Take Responsibility Charlie

Yesterday, Charlie Sheen announced to Matt Lauer on the Today show that he was in fact a person living with HIV. Rumors had been circulating in the tabloids that an A-list celebrity was suspected of having HIV. Sheen had known of his status for around four years, he admitted. He felt it necessary to come forward about his status because those he claimed knew of his status began blackmailing him to keep his status secret. I have never had anyone blackmail me about my own status.

Before Sheen made his announcement, Who's the Boss child star Danny Pintauro announced that he was living with HIV, and he mostly blamed the drugs he was taking as the cause of his reckless behavior concerning sex. As awful as that interview was, I still embraced Pintauro as a fellow person living with HIV. He should have educated himself before speaking nationally about his status because he was ill prepared for the questions that were asked of him. Nonetheless, I would never cast my vote for Pintauro to be the face and the go-to person concerning HIV.

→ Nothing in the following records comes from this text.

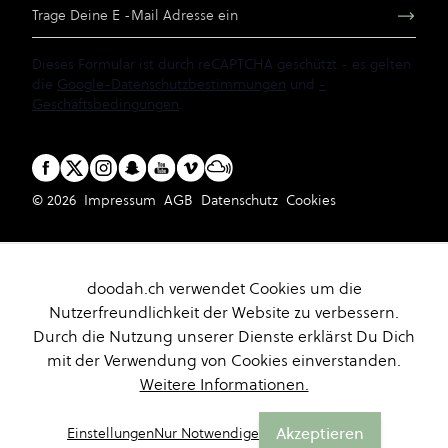
E-Mail Adresse
Dieses Formular ist durch reCAPTCHA geschützt - es gelten
die
Google-Datenschutzbestimmungen
und
-
Geschäftsbedingungen
.
© 2026
Impressum
AGB
Datenschutz
Cookies
doodah.ch verwendet Cookies um die
Nutzerfreundlichkeit der Website zu verbessern.
Durch die Nutzung unserer Dienste erklärst Du Dich
mit der Verwendung von Cookies einverstanden.
Weitere Informationen.
Akzeptieren
Einstellungen
Nur Notwendige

In the same manner, I would not cast my vote for Sheen. I commend him for actually coming forward and disclosing his status in the interview. He made some good points, but there was more he could have done such as accept responsibility for his own actions and not just pass the buck. In all of the comments I read about the interview yesterday as my Facebook timeline was bombarded with posts concerning the interview, I didn't get a chance to actually see it until today. I know that his doctor sat alongside him and spoke about Sheen's character and treatment to some extent. From what I remember of the section I saw, he decided to disclose his status because he was being blackmailed to the tune of millions of dollars. I don't know how true that is, but when Lauer read aloud a letter written by Sheen stating, "I hired the companionship of unsavory or insipid types" to which Lauer confirmed, "I imagine prostitutes" I became livid. Sex workers were perceived to be malicious, vile and disgustingly selfish people who targeted him for being positive and exhorted money from him. Sheen went on to say that he trusted these people and they were a part of his inner circle. So my question is at what point did he feel they were "unsavory or insipid types" while he was in their company? By his own admission, he continued to be around people whom he learned later were untrustworthy. I see that as a cop out for not taking responsibility for his own actions. He wasn't forced to participate in anything.

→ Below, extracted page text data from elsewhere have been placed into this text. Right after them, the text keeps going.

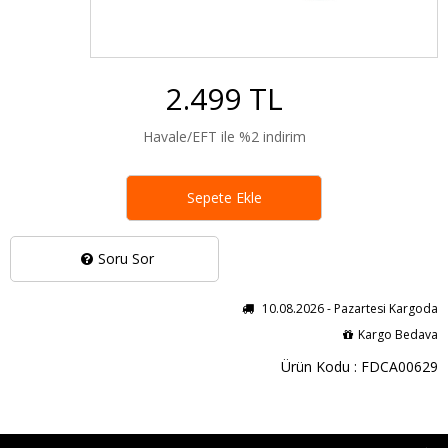
2.499 TL
Havale/EFT ile %2 indirim
Sepete Ekle
Soru Sor
10.08.2026 - Pazartesi Kargoda
Kargo Bedava
Ürün Kodu : FDCA00629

It was disheartening to see so many HIV-advocates whom I respect, admire and value who did not speak out against his treatment of sex workers. It was repulsive the way he degraded women whom he spent so much time with only to make himself look more like a victim than a champion for our cause. I understand where all of the support came from within the HIV community for Sheen. HIV is a serious issue that seems to be only important to those impacted by the disease, so it is welcomed to have such a well-known person as a logical voice promoting HIV-awareness. I don't feel this is our voice because I don't want anyone left behind. Regardless of our professions, we are people first. We are people living with HIV. We are people who come from different walks of life who all share a diagnosis, so we need to continue our search or just realize that we have the power to do what needs to be done ourselves. It is my fervent belief that we treat each other equally because there is enough work for everyone to contribute. It is not acceptable to forget that we are all in this fight together. A wrong committed to one of us is detrimental to all of us.

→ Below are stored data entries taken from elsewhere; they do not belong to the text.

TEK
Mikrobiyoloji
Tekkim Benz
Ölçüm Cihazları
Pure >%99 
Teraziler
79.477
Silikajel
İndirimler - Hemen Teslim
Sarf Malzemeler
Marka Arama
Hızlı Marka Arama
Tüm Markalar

I'm speaking out about it because as a transgender woman, it is already suspected and inaccurate that those of us living with HIV acquired it by performing sex work. I know the stigma that is attached to being transgender, and I also recognize the stigmatizing language that some of us use to speak of ourselves and others like us. It is absolutely vital that we call out oppression when we first see it because we are the sum of our parts. It should make us whole and united, but I didn't get that feeling today after having viewed the interview from the comments of comradery that I witnessed yesterday.